Gottta share this and pony folk will appreciate it most.

We've had minis for several years. They are loves of my life but they can and do have a mind of their own as I'm sure everyone knows. Just last year we bought a double registered ASPC/AMHR gelding. He can be sweet and he can be stubborn (learning things) but he's nearly always obedient. When I go out in the pasture he is the first to come (even if I don't want him). When they come into the barn as a group, he's out with a mini mare and a mini gelding, he goes right into his own stall. The mare heads for the cat food and the old gelding goes for the hay pile.

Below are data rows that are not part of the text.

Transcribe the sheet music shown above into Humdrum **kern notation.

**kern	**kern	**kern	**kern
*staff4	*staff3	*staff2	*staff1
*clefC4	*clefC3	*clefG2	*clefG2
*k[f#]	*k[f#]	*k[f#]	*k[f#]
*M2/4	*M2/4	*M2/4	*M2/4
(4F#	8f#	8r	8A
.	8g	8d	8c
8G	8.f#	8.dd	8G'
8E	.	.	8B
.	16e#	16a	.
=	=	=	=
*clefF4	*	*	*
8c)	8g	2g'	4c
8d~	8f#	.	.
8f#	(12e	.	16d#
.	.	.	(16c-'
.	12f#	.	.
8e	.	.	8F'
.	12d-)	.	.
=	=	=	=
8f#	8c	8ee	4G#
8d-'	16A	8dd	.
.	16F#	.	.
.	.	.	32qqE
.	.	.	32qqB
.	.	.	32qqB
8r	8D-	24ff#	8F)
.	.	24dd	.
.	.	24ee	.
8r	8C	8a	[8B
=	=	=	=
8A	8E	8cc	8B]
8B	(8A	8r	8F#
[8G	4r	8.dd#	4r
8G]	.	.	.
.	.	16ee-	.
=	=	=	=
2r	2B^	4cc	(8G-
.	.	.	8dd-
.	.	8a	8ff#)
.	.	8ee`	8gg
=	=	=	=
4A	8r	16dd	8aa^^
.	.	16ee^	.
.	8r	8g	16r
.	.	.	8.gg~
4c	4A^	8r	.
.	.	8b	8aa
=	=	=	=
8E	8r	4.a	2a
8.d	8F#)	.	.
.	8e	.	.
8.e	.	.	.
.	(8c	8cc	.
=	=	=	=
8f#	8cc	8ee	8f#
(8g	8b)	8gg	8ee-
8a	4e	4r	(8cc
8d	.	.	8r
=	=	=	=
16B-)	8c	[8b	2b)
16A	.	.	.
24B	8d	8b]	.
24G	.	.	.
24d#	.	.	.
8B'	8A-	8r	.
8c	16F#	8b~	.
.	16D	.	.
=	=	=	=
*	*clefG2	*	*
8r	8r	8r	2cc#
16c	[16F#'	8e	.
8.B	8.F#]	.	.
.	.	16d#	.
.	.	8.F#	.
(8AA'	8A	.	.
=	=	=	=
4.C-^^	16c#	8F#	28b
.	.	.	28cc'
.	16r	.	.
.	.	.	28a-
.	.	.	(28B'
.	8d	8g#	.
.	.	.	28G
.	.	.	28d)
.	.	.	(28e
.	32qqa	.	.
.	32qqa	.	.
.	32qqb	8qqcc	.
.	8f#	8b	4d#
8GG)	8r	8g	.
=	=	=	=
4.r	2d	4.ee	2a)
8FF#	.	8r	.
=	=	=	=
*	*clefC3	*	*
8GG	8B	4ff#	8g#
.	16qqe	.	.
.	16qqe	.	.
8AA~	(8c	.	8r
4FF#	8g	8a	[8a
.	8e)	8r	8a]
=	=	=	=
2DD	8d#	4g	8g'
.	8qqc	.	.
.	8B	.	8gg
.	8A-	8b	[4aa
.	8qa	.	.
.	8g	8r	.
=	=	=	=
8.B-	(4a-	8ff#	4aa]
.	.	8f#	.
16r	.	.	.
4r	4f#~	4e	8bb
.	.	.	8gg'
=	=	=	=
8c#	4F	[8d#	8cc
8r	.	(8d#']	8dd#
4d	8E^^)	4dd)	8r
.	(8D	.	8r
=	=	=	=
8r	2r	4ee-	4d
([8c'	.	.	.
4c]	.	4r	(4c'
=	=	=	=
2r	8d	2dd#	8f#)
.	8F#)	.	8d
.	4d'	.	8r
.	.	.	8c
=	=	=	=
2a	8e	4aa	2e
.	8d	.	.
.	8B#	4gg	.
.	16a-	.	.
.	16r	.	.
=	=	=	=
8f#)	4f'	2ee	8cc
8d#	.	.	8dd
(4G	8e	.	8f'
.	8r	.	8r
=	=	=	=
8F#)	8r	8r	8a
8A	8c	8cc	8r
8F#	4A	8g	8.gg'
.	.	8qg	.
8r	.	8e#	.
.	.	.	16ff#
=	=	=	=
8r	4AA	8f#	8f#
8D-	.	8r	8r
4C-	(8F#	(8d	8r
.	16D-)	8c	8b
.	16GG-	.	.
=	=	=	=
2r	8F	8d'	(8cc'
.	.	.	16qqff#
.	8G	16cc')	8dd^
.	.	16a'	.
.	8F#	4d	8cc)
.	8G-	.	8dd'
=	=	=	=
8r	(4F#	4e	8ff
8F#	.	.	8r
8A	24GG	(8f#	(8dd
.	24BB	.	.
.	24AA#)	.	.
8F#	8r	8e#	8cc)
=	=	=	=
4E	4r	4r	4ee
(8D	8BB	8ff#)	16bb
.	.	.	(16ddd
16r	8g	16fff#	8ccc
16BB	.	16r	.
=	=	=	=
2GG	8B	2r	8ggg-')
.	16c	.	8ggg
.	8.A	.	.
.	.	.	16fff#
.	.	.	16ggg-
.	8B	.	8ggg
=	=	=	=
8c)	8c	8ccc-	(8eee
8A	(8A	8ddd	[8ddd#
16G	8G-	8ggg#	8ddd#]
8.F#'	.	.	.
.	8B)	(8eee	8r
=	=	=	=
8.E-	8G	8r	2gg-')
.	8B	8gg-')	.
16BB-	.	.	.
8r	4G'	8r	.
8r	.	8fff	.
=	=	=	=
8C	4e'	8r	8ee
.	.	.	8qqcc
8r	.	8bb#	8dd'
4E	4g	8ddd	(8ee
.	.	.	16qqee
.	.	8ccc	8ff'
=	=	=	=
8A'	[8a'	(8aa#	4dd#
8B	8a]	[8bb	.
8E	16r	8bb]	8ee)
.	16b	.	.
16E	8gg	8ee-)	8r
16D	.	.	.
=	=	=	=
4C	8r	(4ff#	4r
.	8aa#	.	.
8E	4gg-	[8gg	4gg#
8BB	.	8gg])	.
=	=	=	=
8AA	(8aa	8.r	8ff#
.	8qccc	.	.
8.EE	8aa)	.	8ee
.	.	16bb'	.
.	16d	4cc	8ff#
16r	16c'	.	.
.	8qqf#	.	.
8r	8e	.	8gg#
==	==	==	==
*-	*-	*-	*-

We just got 2" of new snowfall yesterday. Hubby feels sorry for the mini boys who are too lazy to run thru the snow so he takes a trip around the pasture with the snowblower. He hadn't done that after this last snow. I like to get the horses in before the temperatures start to fall (hey our high was 19) and so I was out in the barn calling and calling them. It's only a 2 acre pasture -not like they can't see nor hear me. The pony has become my "round up" partner. He gets all excited to come in and gets the others to run so they will come in too. Otherwise the minis stay with their noses buried in the snow and ignore me. Today I call and banged buckets and whistled and made all sorts of noise but the only one that would pay attention was Magic. He ran at the mare and got her going. She took off to one side of the pasture but not into the barn. He ran at the old gelding and even reared like a stallion until the gelding ran - in a little circle and went back to eating. Magic then gave up and stayed with them.

Unhappy with the fact that no one would listen and I'm standing in tennis shoes looking at hiking out thru several inches of cold wet snow, I came up with the idea to take the tractor out with a couple of LONG lead ropes. If I could get the mare and old gelding then Magic would just follow. I figured as long as I'm going out there might as snowblow along the way. Out I go chugging and blowing snow. The minis who are usually unflappable when we mow etc. got all excited and started running around so Magic circled them and headed them into the barn. It was glorious to watch. Except now I'm sitting in the middle of the field on a tractor in the snow (low traction!) with 3 horses loose in the barn! I got there as fast as I could get the machine to move and just in time to head them off as the minis started back toward the door. They could squeeze by the tractor and Magic couldn't. I hollered at him to get back in his stall and he did. I had to catch the other two who both ran into the same stall.

It brought back memories of my younger days when we did things like rounding up the horses that broke through the fence at scout camp. Only now, at my age, wrangling with a tractor is much safer than trying to stay on top of a cutting horse.


----------



## muffntuf (Jan 16, 2011)

Smart pony!


----------



## Shari (Jan 18, 2011)

LOL... no kidding... very smart Pony!




Sounds like he is wonderful.


----------



## Miniv (Jan 19, 2011)

Enjoyed the verbal "show"!


----------



## The Simple Life Farm (Jan 19, 2011)




----------



## Knottymare (Jan 27, 2011)

:OKinteresting

Great story! I could picture it all in my mind!


----------



## supaspot (Feb 12, 2011)

:OKinteresting



shame you didnt get it on video


----------



## Woodland Acres Farm (Feb 15, 2011)

What a great story



I was laughing while I read parts of it,similar things happen here.

Magic sounds like quite the character. I love my minis, but the ponies are amazing.


----------